Activity — Give the data back exactly as it stands.

Extracted data —

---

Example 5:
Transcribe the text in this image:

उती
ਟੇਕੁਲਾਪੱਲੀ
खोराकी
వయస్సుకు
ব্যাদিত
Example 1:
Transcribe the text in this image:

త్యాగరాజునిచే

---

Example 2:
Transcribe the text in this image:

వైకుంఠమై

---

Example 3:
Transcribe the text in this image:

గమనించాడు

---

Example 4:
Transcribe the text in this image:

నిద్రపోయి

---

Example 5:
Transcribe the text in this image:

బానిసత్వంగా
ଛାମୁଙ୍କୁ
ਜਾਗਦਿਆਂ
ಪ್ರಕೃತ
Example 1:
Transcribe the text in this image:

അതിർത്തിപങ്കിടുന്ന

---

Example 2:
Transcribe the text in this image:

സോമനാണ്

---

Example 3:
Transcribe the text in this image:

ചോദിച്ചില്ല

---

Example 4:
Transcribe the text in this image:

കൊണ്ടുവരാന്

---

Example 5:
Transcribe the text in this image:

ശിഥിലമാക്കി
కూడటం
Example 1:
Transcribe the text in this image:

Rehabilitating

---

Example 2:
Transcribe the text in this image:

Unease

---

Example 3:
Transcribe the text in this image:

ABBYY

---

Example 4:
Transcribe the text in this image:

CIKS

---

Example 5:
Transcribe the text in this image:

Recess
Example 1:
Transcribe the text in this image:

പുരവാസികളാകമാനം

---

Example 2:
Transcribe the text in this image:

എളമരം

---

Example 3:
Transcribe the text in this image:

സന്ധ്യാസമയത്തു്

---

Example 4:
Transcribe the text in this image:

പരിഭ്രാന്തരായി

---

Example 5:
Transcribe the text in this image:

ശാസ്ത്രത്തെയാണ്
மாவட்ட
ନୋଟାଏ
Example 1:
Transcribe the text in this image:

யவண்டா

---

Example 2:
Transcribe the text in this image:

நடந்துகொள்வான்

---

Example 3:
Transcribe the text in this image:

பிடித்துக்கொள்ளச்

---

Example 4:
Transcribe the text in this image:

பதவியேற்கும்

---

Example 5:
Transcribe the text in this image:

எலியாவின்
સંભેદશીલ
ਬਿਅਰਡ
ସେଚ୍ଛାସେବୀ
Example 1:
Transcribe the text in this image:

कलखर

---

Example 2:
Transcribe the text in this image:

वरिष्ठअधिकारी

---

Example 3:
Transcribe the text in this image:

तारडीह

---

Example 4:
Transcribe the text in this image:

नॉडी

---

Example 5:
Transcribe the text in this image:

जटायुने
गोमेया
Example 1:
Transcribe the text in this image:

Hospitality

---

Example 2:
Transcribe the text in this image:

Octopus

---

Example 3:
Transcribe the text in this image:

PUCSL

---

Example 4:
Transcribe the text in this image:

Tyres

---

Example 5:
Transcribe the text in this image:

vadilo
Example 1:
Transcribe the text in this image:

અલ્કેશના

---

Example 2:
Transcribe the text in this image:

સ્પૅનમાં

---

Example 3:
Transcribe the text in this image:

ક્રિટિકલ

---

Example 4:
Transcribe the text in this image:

Output —
---

Example 5:
Transcribe the text in this image:

उती
ਟੇਕੁਲਾਪੱਲੀ
खोराकी
వయస్సుకు
ব্যাদিত
Example 1:
Transcribe the text in this image:

త్యాగరాజునిచే

---

Example 2:
Transcribe the text in this image:

వైకుంఠమై

---

Example 3:
Transcribe the text in this image:

గమనించాడు

---

Example 4:
Transcribe the text in this image:

నిద్రపోయి

---

Example 5:
Transcribe the text in this image:

బానిసత్వంగా
ଛାମୁଙ୍କୁ
ਜਾਗਦਿਆਂ
ಪ್ರಕೃತ
Example 1:
Transcribe the text in this image:

അതിർത്തിപങ്കിടുന്ന

---

Example 2:
Transcribe the text in this image:

സോമനാണ്

---

Example 3:
Transcribe the text in this image:

ചോദിച്ചില്ല

---

Example 4:
Transcribe the text in this image:

കൊണ്ടുവരാന്

---

Example 5:
Transcribe the text in this image:

ശിഥിലമാക്കി
కూడటం
Example 1:
Transcribe the text in this image:

Rehabilitating

---

Example 2:
Transcribe the text in this image:

Unease

---

Example 3:
Transcribe the text in this image:

ABBYY

---

Example 4:
Transcribe the text in this image:

CIKS

---

Example 5:
Transcribe the text in this image:

Recess
Example 1:
Transcribe the text in this image:

പുരവാസികളാകമാനം

---

Example 2:
Transcribe the text in this image:

എളമരം

---

Example 3:
Transcribe the text in this image:

സന്ധ്യാസമയത്തു്

---

Example 4:
Transcribe the text in this image:

പരിഭ്രാന്തരായി

---

Example 5:
Transcribe the text in this image:

ശാസ്ത്രത്തെയാണ്
மாவட்ட
ନୋଟାଏ
Example 1:
Transcribe the text in this image:

யவண்டா

---

Example 2:
Transcribe the text in this image:

நடந்துகொள்வான்

---

Example 3:
Transcribe the text in this image:

பிடித்துக்கொள்ளச்

---

Example 4:
Transcribe the text in this image:

பதவியேற்கும்

---

Example 5:
Transcribe the text in this image:

எலியாவின்
સંભેદશીલ
ਬਿਅਰਡ
ସେଚ୍ଛାସେବୀ
Example 1:
Transcribe the text in this image:

कलखर

---

Example 2:
Transcribe the text in this image:

वरिष्ठअधिकारी

---

Example 3:
Transcribe the text in this image:

तारडीह

---

Example 4:
Transcribe the text in this image:

नॉडी

---

Example 5:
Transcribe the text in this image:

जटायुने
गोमेया
Example 1:
Transcribe the text in this image:

Hospitality

---

Example 2:
Transcribe the text in this image:

Octopus

---

Example 3:
Transcribe the text in this image:

PUCSL

---

Example 4:
Transcribe the text in this image:

Tyres

---

Example 5:
Transcribe the text in this image:

vadilo
Example 1:
Transcribe the text in this image:

અલ્કેશના

---

Example 2:
Transcribe the text in this image:

સ્પૅનમાં

---

Example 3:
Transcribe the text in this image:

ક્રિટિકલ

---

Example 4:
Transcribe the text in this image:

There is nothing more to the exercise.